Collection entries:
┏━━

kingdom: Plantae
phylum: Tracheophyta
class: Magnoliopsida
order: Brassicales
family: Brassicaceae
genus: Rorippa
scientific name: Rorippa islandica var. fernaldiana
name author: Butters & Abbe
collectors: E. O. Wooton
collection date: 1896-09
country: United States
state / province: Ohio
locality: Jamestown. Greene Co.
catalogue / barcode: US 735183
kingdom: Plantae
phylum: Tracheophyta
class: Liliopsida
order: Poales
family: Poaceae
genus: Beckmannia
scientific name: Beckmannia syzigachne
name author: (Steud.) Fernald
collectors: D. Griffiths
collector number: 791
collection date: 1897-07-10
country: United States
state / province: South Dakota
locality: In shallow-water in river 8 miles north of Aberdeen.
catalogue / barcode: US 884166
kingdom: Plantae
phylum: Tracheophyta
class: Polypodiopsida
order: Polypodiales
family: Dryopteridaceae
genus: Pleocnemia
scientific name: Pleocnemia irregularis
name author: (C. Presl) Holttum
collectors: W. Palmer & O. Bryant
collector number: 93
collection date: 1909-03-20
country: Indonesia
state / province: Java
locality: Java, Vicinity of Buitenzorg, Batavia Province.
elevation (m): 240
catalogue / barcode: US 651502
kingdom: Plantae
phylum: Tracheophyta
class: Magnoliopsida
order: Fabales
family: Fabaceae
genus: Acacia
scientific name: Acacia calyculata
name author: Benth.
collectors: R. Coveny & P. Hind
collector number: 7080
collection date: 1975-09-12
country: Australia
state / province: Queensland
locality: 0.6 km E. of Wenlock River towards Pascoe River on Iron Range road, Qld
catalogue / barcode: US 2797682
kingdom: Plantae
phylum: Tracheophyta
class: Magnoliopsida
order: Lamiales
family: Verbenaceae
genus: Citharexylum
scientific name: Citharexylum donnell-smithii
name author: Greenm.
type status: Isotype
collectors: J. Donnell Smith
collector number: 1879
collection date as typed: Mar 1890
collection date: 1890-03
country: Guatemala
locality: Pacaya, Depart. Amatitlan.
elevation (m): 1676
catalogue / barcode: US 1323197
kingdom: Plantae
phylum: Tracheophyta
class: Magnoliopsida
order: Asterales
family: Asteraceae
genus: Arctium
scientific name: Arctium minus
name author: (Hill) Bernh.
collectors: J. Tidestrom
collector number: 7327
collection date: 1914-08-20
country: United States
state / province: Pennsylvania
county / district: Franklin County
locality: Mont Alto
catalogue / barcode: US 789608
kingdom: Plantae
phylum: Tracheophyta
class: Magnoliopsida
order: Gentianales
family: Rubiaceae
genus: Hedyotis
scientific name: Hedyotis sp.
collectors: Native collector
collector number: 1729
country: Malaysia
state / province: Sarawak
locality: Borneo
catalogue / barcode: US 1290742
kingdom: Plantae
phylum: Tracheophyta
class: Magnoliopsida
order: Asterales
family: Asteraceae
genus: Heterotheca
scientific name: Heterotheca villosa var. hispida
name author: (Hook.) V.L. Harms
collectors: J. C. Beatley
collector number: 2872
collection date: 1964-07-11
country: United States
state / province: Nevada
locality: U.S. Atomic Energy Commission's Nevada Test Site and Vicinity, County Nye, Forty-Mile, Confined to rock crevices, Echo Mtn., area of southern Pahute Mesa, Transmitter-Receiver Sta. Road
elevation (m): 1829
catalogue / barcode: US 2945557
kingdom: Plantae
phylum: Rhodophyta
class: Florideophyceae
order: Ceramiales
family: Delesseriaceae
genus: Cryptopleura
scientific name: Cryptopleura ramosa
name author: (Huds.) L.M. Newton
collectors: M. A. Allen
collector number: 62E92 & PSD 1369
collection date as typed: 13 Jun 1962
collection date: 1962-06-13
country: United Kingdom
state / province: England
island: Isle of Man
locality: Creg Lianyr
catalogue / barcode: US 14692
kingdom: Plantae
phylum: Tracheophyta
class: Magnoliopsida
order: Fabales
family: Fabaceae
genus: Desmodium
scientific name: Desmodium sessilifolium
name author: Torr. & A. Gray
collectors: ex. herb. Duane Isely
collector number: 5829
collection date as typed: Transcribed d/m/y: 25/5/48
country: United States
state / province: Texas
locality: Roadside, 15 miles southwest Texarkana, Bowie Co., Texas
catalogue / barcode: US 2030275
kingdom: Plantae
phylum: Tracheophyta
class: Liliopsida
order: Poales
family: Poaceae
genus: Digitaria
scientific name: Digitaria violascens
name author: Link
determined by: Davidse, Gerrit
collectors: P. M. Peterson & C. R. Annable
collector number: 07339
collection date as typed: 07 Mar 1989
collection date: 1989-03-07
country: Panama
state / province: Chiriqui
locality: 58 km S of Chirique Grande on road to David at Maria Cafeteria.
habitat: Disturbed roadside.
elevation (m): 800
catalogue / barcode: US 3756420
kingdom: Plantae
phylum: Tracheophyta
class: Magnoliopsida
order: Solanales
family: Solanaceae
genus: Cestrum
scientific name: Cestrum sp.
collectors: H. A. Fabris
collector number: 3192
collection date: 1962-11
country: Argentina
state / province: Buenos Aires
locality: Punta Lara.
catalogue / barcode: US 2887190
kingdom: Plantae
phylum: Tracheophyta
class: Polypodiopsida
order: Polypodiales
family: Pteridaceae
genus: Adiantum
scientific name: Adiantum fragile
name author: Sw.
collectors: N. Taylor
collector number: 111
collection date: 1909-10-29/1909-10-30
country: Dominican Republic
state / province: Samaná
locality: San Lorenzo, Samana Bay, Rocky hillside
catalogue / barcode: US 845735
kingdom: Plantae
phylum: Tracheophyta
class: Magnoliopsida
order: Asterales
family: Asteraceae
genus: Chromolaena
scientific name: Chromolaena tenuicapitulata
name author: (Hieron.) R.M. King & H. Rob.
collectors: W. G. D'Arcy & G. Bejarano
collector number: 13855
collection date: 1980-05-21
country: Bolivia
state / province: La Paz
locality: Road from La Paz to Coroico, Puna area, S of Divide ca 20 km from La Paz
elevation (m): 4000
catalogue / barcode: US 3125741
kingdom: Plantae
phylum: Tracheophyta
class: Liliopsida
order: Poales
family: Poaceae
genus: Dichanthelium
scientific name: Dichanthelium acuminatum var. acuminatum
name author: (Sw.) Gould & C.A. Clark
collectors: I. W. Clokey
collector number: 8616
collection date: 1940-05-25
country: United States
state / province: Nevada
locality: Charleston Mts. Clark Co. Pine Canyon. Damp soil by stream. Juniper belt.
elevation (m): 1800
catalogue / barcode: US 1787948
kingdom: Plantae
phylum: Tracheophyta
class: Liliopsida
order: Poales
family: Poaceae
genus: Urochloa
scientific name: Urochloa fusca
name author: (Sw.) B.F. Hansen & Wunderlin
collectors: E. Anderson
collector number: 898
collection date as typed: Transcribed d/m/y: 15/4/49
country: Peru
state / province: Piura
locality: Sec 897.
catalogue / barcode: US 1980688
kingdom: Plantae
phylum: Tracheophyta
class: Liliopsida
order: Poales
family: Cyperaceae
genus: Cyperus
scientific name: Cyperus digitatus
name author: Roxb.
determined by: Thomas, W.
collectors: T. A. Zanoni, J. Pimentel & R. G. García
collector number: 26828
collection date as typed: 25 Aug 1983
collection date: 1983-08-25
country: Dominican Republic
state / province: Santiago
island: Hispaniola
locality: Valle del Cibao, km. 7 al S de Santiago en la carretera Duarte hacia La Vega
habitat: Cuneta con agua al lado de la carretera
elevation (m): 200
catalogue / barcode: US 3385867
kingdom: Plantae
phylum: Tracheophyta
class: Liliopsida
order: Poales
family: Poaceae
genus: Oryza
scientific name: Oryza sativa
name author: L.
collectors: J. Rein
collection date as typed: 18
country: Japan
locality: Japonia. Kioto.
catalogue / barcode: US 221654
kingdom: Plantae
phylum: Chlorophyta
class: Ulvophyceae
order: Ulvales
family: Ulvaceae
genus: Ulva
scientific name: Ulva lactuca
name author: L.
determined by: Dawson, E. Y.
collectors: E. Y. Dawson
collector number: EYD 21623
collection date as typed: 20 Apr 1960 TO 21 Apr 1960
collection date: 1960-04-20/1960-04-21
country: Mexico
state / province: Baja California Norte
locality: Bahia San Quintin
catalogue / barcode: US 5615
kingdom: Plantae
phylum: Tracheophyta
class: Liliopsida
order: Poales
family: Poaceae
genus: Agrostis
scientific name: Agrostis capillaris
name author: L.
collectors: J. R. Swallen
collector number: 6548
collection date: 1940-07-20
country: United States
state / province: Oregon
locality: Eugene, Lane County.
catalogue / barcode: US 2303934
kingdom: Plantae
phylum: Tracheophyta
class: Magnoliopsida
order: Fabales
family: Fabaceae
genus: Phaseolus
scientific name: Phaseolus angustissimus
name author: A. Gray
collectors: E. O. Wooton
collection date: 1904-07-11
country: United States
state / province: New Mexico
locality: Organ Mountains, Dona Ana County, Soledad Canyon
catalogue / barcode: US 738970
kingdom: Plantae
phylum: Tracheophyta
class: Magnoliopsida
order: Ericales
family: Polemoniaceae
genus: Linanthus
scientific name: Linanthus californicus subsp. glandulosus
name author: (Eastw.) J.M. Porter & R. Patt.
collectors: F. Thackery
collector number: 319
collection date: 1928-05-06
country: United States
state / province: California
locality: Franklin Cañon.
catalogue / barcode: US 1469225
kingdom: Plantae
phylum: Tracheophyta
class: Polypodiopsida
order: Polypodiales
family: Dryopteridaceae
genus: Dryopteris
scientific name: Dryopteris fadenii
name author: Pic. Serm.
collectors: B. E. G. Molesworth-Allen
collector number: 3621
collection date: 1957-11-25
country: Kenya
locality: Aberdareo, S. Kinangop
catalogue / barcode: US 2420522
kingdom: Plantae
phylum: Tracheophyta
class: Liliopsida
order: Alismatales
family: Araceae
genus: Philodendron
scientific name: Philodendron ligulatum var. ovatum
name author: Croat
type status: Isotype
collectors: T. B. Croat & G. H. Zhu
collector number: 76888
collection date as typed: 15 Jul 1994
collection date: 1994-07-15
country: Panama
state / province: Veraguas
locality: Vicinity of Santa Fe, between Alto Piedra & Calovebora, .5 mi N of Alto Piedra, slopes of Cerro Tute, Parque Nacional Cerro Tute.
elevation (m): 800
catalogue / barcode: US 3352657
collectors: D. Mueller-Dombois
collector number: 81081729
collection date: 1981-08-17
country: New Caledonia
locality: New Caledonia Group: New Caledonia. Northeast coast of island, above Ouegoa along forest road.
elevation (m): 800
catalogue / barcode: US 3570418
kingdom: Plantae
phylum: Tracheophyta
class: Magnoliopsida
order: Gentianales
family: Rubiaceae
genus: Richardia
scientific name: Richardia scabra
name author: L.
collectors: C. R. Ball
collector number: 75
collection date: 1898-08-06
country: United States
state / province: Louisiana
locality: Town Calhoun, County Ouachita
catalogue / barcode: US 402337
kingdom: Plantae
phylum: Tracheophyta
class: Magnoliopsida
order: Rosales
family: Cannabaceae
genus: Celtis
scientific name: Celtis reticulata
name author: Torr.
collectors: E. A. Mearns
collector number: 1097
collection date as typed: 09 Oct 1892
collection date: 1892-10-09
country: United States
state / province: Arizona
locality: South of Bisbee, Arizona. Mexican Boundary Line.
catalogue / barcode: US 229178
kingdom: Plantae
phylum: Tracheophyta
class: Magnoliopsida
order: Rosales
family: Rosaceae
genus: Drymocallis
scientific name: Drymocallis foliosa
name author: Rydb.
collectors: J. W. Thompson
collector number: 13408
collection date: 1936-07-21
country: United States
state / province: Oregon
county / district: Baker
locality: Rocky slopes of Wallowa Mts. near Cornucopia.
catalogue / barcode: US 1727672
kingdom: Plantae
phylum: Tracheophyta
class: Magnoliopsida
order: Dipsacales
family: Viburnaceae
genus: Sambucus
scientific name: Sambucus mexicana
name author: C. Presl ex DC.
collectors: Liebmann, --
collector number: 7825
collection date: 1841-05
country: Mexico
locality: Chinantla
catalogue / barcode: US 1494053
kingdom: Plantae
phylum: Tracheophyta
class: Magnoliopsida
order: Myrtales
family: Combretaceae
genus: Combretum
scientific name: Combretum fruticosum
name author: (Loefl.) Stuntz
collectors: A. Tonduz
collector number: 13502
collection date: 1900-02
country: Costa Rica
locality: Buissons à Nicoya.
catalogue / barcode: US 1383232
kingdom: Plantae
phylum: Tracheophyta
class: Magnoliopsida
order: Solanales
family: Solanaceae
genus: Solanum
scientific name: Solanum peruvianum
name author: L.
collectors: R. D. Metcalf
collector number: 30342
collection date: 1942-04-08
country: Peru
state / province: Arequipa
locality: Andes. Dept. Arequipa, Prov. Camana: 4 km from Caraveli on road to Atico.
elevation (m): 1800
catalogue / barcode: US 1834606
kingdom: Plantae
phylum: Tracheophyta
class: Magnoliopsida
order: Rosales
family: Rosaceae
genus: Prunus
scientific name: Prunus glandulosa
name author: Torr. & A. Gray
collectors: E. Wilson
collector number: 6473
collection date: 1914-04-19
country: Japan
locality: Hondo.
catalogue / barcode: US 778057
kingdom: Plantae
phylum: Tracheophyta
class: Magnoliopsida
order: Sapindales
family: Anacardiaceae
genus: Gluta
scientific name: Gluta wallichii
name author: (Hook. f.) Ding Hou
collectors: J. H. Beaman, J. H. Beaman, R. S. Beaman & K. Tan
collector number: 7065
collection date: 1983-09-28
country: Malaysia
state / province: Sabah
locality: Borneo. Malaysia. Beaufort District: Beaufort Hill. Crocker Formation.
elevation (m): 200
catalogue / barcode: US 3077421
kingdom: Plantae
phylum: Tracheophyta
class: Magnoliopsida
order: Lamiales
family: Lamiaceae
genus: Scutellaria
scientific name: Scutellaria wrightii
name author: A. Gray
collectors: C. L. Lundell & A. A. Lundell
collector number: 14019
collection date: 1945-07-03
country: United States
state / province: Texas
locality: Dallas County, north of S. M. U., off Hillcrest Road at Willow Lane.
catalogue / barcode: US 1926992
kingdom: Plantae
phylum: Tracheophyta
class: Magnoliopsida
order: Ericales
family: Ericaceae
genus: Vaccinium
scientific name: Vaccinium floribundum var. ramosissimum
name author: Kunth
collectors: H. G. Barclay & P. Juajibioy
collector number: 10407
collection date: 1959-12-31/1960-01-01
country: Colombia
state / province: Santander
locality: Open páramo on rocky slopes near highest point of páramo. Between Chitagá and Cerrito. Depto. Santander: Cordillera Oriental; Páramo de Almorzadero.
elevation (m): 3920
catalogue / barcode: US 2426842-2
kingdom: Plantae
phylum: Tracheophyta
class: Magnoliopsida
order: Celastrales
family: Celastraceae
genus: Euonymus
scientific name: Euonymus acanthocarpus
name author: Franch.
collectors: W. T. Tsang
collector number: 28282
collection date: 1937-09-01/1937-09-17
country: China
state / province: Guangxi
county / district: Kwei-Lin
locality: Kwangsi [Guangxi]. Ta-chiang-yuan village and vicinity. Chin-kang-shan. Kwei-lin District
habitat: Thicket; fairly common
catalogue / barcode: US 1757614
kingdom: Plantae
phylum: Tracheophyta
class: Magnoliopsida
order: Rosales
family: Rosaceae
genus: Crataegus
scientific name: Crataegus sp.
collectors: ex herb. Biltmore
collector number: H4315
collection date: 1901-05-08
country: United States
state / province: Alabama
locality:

┗━━

--- DESCRIPTION OF THE TASK ---
Please write out the lines word for word, from the very first one down through the line containing "state / province: Ohio".

--- RESPONSE TO THE TASK ---
kingdom: Plantae
phylum: Tracheophyta
class: Magnoliopsida
order: Brassicales
family: Brassicaceae
genus: Rorippa
scientific name: Rorippa islandica var. fernaldiana
name author: Butters & Abbe
collectors: E. O. Wooton
collection date: 1896-09
country: United States
state / province: Ohio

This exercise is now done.